(Collected data entries)

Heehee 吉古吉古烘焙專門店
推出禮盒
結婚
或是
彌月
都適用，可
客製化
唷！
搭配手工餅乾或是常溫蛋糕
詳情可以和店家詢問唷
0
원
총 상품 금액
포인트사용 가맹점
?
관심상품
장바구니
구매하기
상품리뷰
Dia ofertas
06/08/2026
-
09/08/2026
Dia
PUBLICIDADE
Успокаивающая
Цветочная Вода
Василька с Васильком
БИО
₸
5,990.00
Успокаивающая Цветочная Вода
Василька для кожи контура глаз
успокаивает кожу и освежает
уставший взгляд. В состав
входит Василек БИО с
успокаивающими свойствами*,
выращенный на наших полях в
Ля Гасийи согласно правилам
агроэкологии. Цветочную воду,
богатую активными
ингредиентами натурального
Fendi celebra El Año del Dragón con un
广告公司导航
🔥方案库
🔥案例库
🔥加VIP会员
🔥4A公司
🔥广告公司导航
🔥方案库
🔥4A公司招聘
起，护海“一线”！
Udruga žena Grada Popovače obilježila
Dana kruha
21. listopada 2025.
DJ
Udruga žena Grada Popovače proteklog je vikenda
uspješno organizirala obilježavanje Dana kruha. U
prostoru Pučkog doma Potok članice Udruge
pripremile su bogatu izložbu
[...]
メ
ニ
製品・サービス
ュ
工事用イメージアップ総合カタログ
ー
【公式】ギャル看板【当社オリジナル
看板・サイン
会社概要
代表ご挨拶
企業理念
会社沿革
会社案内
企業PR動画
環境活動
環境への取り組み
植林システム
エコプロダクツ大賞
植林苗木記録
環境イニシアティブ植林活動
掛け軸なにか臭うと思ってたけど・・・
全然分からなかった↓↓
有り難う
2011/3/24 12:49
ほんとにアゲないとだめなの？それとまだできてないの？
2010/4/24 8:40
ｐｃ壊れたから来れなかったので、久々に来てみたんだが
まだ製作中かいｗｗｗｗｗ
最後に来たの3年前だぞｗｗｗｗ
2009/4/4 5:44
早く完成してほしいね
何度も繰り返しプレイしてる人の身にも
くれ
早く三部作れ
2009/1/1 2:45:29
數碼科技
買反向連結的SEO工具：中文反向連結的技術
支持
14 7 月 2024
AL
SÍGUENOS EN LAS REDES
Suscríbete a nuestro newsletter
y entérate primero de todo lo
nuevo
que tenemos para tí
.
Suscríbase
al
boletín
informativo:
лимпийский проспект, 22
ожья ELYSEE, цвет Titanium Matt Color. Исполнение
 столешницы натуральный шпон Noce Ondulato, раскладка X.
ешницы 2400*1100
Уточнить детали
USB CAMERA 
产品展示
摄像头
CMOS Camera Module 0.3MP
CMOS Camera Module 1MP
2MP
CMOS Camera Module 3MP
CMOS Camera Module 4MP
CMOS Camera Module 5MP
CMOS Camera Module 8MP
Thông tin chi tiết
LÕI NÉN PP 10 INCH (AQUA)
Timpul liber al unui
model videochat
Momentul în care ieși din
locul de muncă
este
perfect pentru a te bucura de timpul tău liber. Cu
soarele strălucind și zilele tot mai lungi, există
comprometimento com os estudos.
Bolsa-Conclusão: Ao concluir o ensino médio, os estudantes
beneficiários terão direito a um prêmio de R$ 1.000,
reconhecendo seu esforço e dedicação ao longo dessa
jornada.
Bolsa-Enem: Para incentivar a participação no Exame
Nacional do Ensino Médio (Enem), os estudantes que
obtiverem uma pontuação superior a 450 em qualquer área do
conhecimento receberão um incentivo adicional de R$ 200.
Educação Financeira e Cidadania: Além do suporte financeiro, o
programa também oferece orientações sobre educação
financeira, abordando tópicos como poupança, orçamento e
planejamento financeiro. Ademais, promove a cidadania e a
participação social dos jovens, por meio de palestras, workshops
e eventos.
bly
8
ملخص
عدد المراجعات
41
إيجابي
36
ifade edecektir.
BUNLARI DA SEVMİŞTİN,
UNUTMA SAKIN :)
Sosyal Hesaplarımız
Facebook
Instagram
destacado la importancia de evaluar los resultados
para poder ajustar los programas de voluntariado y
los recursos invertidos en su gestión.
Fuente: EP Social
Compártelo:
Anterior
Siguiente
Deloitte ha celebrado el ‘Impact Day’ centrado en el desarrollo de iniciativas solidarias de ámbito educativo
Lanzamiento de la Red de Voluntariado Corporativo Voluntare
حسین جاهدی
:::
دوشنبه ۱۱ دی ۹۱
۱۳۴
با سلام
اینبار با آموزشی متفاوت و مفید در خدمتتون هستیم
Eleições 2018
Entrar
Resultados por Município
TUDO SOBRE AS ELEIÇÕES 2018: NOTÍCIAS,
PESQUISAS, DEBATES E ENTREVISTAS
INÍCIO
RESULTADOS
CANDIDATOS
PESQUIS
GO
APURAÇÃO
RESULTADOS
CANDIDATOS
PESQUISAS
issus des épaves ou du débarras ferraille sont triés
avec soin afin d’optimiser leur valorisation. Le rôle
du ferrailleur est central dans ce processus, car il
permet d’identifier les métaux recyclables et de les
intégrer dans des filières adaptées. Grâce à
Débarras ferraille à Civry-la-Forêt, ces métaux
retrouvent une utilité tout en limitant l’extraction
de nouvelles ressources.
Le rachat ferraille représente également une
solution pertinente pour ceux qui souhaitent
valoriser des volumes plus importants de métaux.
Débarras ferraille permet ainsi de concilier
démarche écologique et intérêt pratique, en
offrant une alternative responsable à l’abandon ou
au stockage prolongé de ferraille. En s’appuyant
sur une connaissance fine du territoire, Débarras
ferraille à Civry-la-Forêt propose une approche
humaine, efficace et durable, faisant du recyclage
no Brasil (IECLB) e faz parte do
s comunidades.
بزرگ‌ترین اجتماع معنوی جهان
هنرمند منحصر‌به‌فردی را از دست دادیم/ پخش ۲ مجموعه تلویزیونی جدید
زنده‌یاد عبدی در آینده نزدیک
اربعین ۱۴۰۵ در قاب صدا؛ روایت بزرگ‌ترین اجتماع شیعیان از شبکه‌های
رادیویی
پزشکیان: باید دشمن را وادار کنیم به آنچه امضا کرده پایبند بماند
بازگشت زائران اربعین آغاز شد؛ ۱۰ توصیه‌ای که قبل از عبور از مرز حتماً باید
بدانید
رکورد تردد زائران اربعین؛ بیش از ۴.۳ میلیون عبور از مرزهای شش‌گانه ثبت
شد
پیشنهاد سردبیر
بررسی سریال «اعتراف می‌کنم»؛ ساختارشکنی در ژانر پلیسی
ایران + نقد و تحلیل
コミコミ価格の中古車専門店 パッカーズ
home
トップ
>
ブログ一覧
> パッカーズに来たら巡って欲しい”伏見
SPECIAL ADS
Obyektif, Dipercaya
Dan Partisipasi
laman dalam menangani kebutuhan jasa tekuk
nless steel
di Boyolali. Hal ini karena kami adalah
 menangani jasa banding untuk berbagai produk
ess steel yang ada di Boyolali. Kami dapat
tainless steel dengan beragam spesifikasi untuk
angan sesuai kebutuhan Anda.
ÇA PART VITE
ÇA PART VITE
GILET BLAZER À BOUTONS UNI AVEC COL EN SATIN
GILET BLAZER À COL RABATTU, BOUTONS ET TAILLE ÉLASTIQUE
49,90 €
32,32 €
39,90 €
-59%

**WHAT YOU HAVE TO DO:**
Nothing in the data may be left out. Copy all of it exactly.

**TASK SOLUTION:**
Heehee 吉古吉古烘焙專門店
推出禮盒
結婚
或是
彌月
都適用，可
客製化
唷！
搭配手工餅乾或是常溫蛋糕
詳情可以和店家詢問唷
0
원
총 상품 금액
포인트사용 가맹점
?
관심상품
장바구니
구매하기
상품리뷰
Dia ofertas
06/08/2026
-
09/08/2026
Dia
PUBLICIDADE
Успокаивающая
Цветочная Вода
Василька с Васильком
БИО
₸
5,990.00
Успокаивающая Цветочная Вода
Василька для кожи контура глаз
успокаивает кожу и освежает
уставший взгляд. В состав
входит Василек БИО с
успокаивающими свойствами*,
выращенный на наших полях в
Ля Гасийи согласно правилам
агроэкологии. Цветочную воду,
богатую активными
ингредиентами натурального
Fendi celebra El Año del Dragón con un
广告公司导航
🔥方案库
🔥案例库
🔥加VIP会员
🔥4A公司
🔥广告公司导航
🔥方案库
🔥4A公司招聘
起，护海“一线”！
Udruga žena Grada Popovače obilježila
Dana kruha
21. listopada 2025.
DJ
Udruga žena Grada Popovače proteklog je vikenda
uspješno organizirala obilježavanje Dana kruha. U
prostoru Pučkog doma Potok članice Udruge
pripremile su bogatu izložbu
[...]
メ
ニ
製品・サービス
ュ
工事用イメージアップ総合カタログ
ー
【公式】ギャル看板【当社オリジナル
看板・サイン
会社概要
代表ご挨拶
企業理念
会社沿革
会社案内
企業PR動画
環境活動
環境への取り組み
植林システム
エコプロダクツ大賞
植林苗木記録
環境イニシアティブ植林活動
掛け軸なにか臭うと思ってたけど・・・
全然分からなかった↓↓
有り難う
2011/3/24 12:49
ほんとにアゲないとだめなの？それとまだできてないの？
2010/4/24 8:40
ｐｃ壊れたから来れなかったので、久々に来てみたんだが
まだ製作中かいｗｗｗｗｗ
最後に来たの3年前だぞｗｗｗｗ
2009/4/4 5:44
早く完成してほしいね
何度も繰り返しプレイしてる人の身にも
くれ
早く三部作れ
2009/1/1 2:45:29
數碼科技
買反向連結的SEO工具：中文反向連結的技術
支持
14 7 月 2024
AL
SÍGUENOS EN LAS REDES
Suscríbete a nuestro newsletter
y entérate primero de todo lo
nuevo
que tenemos para tí
.
Suscríbase
al
boletín
informativo:
лимпийский проспект, 22
ожья ELYSEE, цвет Titanium Matt Color. Исполнение
 столешницы натуральный шпон Noce Ondulato, раскладка X.
ешницы 2400*1100
Уточнить детали
USB CAMERA 
产品展示
摄像头
CMOS Camera Module 0.3MP
CMOS Camera Module 1MP
2MP
CMOS Camera Module 3MP
CMOS Camera Module 4MP
CMOS Camera Module 5MP
CMOS Camera Module 8MP
Thông tin chi tiết
LÕI NÉN PP 10 INCH (AQUA)
Timpul liber al unui
model videochat
Momentul în care ieși din
locul de muncă
este
perfect pentru a te bucura de timpul tău liber. Cu
soarele strălucind și zilele tot mai lungi, există
comprometimento com os estudos.
Bolsa-Conclusão: Ao concluir o ensino médio, os estudantes
beneficiários terão direito a um prêmio de R$ 1.000,
reconhecendo seu esforço e dedicação ao longo dessa
jornada.
Bolsa-Enem: Para incentivar a participação no Exame
Nacional do Ensino Médio (Enem), os estudantes que
obtiverem uma pontuação superior a 450 em qualquer área do
conhecimento receberão um incentivo adicional de R$ 200.
Educação Financeira e Cidadania: Além do suporte financeiro, o
programa também oferece orientações sobre educação
financeira, abordando tópicos como poupança, orçamento e
planejamento financeiro. Ademais, promove a cidadania e a
participação social dos jovens, por meio de palestras, workshops
e eventos.
bly
8
ملخص
عدد المراجعات
41
إيجابي
36
ifade edecektir.
BUNLARI DA SEVMİŞTİN,
UNUTMA SAKIN :)
Sosyal Hesaplarımız
Facebook
Instagram
destacado la importancia de evaluar los resultados
para poder ajustar los programas de voluntariado y
los recursos invertidos en su gestión.
Fuente: EP Social
Compártelo:
Anterior
Siguiente
Deloitte ha celebrado el ‘Impact Day’ centrado en el desarrollo de iniciativas solidarias de ámbito educativo
Lanzamiento de la Red de Voluntariado Corporativo Voluntare
حسین جاهدی
:::
دوشنبه ۱۱ دی ۹۱
۱۳۴
با سلام
اینبار با آموزشی متفاوت و مفید در خدمتتون هستیم
Eleições 2018
Entrar
Resultados por Município
TUDO SOBRE AS ELEIÇÕES 2018: NOTÍCIAS,
PESQUISAS, DEBATES E ENTREVISTAS
INÍCIO
RESULTADOS
CANDIDATOS
PESQUIS
GO
APURAÇÃO
RESULTADOS
CANDIDATOS
PESQUISAS
issus des épaves ou du débarras ferraille sont triés
avec soin afin d’optimiser leur valorisation. Le rôle
du ferrailleur est central dans ce processus, car il
permet d’identifier les métaux recyclables et de les
intégrer dans des filières adaptées. Grâce à
Débarras ferraille à Civry-la-Forêt, ces métaux
retrouvent une utilité tout en limitant l’extraction
de nouvelles ressources.
Le rachat ferraille représente également une
solution pertinente pour ceux qui souhaitent
valoriser des volumes plus importants de métaux.
Débarras ferraille permet ainsi de concilier
démarche écologique et intérêt pratique, en
offrant une alternative responsable à l’abandon ou
au stockage prolongé de ferraille. En s’appuyant
sur une connaissance fine du territoire, Débarras
ferraille à Civry-la-Forêt propose une approche
humaine, efficace et durable, faisant du recyclage
no Brasil (IECLB) e faz parte do
s comunidades.
بزرگ‌ترین اجتماع معنوی جهان
هنرمند منحصر‌به‌فردی را از دست دادیم/ پخش ۲ مجموعه تلویزیونی جدید
زنده‌یاد عبدی در آینده نزدیک
اربعین ۱۴۰۵ در قاب صدا؛ روایت بزرگ‌ترین اجتماع شیعیان از شبکه‌های
رادیویی
پزشکیان: باید دشمن را وادار کنیم به آنچه امضا کرده پایبند بماند
بازگشت زائران اربعین آغاز شد؛ ۱۰ توصیه‌ای که قبل از عبور از مرز حتماً باید
بدانید
رکورد تردد زائران اربعین؛ بیش از ۴.۳ میلیون عبور از مرزهای شش‌گانه ثبت
شد
پیشنهاد سردبیر
بررسی سریال «اعتراف می‌کنم»؛ ساختارشکنی در ژانر پلیسی
ایران + نقد و تحلیل
コミコミ価格の中古車専門店 パッカーズ
home
トップ
>
ブログ一覧
> パッカーズに来たら巡って欲しい”伏見
SPECIAL ADS
Obyektif, Dipercaya
Dan Partisipasi
laman dalam menangani kebutuhan jasa tekuk
nless steel
di Boyolali. Hal ini karena kami adalah
 menangani jasa banding untuk berbagai produk
ess steel yang ada di Boyolali. Kami dapat
tainless steel dengan beragam spesifikasi untuk
angan sesuai kebutuhan Anda.
ÇA PART VITE
ÇA PART VITE
GILET BLAZER À BOUTONS UNI AVEC COL EN SATIN
GILET BLAZER À COL RABATTU, BOUTONS ET TAILLE ÉLASTIQUE
49,90 €
32,32 €
39,90 €
-59%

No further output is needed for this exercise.